Passage to read >>
NobodyXu avatar Oct 17 '22 11:10 NobodyXu

Any estimation on when this will be available on stable? Using the sparse registry feature is the only available solution for the following issue in Artifactory https://www.jfrog.com/jira/browse/RTFACT-27248 which is currently a blocker for us.

jasal82 avatar Dec 01 '22 12:12 jasal82

@jasal82 for corporate proxies, use net.git-fetch-with-cli = true.

kornelski avatar Dec 01 '22 14:12 kornelski

@kornelski We're already using that option in the clients. However, for production use we must not use the upstream repositories but Artifactory remote caches instead. Now the problem is that Artifactory cannot properly update its remote caches from the upstream repo when a new previously uncached package is requested. This is definitely a bug in Artifactory but they refuse to fix it and the only answer we got from them is that we should use sparse registries instead which seems to work.

jasal82 avatar Dec 01 '22 19:12 jasal82

I'd also be interested on when this might hit stable. We also have CI difficulties/runarounds in docker because Cargo deciding that it needs to clone the index from scratch takes a long time for whatever reason, and I suspect we're not alone in that.

For the curious our docker solution is cargo install lazy-static which forces cargo to get an index before failing out because there's no binary target.

ahicks92 avatar Dec 01 '22 21:12 ahicks92

For what it's worth, rust-analyzer also tends to get blamed for this ("but after I closed Code, I ran cargo clean and cargo check and they were fast, it's RA that's slow!") because it calls cargo metadata when loading the project.

lnicola avatar Dec 02 '22 05:12 lnicola

It's bad even on my gigabit internet at this point if I'm being honest. But since that's once per install that doesn't seem worth complaining about, or something like that. I'll be honest though: I dread that progress bar nowadays.

ahicks92 avatar Dec 02 '22 14:12 ahicks92

A proposal to stabilize this has been posted at #11224.

ehuss avatar Jan 04 '23 18:01 ehuss

Sparse registries are now stabilized and will be available in Rust 1.68, which will be released on 2023-03-09. I'm going to close this tracking issue as I think it has served its purpose. There is still some future work to be continued, such as better support for third-party registries. Those issues can be tracked in the https://github.com/rust-lang/cargo/labels/A-sparse-registry label.

Exercises to complete >>
a) In the thread, which Rust release will first make sparse registries available?
b) Locate and copy each line in the rows that contains the string "kern". Case counts.

Data records >>

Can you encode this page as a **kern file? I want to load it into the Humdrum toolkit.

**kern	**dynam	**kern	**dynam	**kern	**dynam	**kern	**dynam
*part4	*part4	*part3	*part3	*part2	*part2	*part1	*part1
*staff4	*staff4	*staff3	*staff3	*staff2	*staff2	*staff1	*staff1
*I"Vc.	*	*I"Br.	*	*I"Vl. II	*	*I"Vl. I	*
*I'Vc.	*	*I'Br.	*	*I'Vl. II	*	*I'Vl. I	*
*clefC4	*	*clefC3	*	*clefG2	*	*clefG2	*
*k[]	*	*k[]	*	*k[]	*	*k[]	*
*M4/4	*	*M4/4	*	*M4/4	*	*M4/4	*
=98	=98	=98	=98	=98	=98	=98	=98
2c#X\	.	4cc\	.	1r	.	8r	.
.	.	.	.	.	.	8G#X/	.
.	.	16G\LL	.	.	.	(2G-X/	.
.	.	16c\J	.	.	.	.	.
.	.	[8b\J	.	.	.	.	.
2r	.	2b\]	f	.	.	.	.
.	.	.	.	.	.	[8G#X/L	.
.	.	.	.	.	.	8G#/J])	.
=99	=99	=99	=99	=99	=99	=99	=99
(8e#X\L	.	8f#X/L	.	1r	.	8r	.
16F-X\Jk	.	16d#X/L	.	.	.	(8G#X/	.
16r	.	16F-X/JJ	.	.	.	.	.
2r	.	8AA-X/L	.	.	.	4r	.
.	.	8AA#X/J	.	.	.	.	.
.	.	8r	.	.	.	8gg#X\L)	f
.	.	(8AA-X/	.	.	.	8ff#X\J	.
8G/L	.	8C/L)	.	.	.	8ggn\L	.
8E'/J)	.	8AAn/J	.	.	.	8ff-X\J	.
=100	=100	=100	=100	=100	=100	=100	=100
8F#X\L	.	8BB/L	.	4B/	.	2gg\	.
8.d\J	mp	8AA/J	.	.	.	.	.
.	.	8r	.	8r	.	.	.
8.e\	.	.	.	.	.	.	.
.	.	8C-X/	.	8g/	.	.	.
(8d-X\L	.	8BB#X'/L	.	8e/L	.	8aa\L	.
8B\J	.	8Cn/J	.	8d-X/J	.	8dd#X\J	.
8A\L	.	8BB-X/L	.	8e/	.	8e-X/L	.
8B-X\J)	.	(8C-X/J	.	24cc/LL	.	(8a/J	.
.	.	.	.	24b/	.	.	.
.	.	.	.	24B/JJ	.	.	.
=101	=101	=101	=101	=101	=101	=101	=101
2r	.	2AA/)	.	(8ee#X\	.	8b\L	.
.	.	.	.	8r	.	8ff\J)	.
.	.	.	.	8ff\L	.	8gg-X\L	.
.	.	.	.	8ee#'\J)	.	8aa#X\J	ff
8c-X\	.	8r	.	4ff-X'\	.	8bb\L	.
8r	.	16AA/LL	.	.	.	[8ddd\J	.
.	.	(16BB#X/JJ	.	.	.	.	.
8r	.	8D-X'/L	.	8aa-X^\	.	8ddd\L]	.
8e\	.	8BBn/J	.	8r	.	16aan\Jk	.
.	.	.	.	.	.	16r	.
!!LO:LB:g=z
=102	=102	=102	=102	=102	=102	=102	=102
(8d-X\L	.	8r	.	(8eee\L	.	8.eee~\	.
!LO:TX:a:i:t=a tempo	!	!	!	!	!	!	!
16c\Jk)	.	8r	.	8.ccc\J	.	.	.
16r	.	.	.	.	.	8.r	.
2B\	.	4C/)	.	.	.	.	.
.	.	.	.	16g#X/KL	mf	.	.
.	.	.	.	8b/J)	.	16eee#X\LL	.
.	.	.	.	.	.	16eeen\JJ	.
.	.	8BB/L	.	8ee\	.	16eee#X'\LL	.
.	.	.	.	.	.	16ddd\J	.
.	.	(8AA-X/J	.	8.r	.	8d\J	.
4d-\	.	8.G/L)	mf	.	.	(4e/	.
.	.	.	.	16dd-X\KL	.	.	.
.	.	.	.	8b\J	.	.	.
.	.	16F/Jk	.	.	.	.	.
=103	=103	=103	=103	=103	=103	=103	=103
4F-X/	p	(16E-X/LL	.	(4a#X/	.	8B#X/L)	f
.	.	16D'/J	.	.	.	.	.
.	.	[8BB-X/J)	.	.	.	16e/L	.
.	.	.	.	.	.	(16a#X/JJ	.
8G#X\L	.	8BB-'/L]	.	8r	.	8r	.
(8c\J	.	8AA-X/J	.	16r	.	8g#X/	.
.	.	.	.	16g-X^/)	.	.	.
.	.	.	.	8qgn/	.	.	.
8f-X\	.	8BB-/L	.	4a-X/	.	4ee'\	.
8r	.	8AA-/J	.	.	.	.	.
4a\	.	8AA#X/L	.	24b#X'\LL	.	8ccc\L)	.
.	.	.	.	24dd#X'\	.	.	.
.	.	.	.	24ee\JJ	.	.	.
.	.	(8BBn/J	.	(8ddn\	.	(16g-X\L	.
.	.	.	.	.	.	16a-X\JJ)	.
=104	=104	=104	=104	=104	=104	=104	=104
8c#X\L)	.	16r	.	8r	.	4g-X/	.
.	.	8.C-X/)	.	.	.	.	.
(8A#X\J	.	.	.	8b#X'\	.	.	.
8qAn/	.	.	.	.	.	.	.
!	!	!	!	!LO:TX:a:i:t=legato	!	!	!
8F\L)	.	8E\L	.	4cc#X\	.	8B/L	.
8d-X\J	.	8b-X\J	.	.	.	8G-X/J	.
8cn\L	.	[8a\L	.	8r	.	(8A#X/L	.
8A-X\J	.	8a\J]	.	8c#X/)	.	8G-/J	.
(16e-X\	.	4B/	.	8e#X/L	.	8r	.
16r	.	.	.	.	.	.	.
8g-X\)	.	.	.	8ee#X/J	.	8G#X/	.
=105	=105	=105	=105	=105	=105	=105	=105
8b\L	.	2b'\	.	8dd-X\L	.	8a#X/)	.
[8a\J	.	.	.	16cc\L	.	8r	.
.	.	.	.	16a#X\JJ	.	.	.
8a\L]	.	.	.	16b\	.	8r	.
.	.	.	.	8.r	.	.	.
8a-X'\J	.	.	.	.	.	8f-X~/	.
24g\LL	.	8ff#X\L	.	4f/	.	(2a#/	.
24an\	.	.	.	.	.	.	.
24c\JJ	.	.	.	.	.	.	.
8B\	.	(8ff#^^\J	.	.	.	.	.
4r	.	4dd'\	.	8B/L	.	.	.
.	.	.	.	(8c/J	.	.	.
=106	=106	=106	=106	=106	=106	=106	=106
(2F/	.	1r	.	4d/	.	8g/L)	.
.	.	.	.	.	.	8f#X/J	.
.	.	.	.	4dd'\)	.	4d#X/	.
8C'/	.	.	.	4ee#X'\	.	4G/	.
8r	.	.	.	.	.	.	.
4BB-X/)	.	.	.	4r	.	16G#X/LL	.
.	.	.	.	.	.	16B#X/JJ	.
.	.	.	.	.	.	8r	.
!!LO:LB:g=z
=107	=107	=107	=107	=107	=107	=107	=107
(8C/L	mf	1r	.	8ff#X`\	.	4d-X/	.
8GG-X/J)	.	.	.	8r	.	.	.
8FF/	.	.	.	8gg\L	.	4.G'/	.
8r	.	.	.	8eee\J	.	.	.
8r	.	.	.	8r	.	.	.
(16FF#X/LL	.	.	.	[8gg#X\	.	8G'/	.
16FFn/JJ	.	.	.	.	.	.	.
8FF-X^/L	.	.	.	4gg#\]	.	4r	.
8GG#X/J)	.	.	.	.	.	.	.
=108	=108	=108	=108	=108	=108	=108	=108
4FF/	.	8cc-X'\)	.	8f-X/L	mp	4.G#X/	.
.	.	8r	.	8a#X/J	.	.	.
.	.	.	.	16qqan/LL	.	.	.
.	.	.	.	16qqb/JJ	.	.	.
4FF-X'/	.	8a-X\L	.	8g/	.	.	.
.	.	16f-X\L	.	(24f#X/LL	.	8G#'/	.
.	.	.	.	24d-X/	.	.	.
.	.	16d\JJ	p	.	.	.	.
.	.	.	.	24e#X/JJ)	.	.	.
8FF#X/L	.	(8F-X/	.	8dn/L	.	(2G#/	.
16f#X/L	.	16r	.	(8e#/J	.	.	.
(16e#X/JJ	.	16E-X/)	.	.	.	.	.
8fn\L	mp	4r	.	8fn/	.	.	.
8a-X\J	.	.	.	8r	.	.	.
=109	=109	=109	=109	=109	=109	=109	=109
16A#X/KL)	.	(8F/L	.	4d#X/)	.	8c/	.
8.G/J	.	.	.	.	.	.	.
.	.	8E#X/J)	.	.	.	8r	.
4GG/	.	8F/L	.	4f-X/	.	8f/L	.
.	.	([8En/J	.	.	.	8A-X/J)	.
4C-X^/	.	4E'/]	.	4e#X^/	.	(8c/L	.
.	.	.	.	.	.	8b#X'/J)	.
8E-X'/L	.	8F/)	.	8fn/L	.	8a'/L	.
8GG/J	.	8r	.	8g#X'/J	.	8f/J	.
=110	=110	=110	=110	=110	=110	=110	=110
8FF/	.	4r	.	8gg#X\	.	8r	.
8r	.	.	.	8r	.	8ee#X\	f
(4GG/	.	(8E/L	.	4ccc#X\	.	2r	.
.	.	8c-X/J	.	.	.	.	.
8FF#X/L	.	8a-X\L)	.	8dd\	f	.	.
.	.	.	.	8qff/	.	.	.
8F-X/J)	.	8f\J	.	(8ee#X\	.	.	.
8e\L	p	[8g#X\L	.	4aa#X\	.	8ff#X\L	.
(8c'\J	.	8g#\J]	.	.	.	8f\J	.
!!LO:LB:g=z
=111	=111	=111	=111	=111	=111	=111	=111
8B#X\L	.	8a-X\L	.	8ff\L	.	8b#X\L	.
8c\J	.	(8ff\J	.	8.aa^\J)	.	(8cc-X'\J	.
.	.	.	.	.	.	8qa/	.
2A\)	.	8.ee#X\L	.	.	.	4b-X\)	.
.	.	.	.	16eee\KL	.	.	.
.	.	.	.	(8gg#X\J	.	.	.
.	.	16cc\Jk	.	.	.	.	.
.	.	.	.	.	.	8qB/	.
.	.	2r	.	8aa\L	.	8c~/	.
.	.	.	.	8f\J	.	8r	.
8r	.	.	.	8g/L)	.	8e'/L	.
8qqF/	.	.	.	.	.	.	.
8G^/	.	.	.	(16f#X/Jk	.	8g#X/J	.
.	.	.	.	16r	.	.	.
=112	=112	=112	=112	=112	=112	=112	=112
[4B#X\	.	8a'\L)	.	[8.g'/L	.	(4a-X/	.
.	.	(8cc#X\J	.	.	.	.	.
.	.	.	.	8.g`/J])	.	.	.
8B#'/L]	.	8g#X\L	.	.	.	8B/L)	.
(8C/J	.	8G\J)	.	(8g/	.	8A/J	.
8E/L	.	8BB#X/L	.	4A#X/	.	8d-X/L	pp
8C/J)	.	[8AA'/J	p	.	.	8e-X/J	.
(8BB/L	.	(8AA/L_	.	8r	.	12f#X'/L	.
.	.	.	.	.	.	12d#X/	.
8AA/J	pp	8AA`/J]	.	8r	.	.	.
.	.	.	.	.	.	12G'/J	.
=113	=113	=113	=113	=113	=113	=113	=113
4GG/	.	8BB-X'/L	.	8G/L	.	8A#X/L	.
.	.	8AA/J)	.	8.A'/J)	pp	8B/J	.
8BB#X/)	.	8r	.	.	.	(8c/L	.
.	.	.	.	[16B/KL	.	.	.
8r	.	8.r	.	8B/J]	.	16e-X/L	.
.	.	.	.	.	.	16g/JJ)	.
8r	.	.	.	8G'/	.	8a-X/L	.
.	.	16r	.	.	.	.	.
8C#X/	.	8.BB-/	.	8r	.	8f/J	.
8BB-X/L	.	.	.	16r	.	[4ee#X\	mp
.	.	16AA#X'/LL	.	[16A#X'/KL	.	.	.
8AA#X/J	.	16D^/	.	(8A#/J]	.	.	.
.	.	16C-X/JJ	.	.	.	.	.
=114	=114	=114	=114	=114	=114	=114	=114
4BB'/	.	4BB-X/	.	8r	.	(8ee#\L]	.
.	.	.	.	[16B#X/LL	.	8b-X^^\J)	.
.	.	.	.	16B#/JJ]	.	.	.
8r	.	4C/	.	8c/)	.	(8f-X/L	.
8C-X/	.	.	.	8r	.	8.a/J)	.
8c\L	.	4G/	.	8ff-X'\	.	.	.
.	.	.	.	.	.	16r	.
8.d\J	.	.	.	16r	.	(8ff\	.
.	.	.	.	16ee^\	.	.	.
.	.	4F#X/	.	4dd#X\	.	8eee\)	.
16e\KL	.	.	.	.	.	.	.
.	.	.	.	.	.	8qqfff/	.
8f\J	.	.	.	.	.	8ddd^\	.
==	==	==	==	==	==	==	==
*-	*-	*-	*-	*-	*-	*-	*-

In response >>
a) Rust 1.68

b)
Can you encode this page as a **kern file? I want to load it into the Humdrum toolkit.
**kern	**dynam	**kern	**dynam	**kern	**dynam	**kern	**dynam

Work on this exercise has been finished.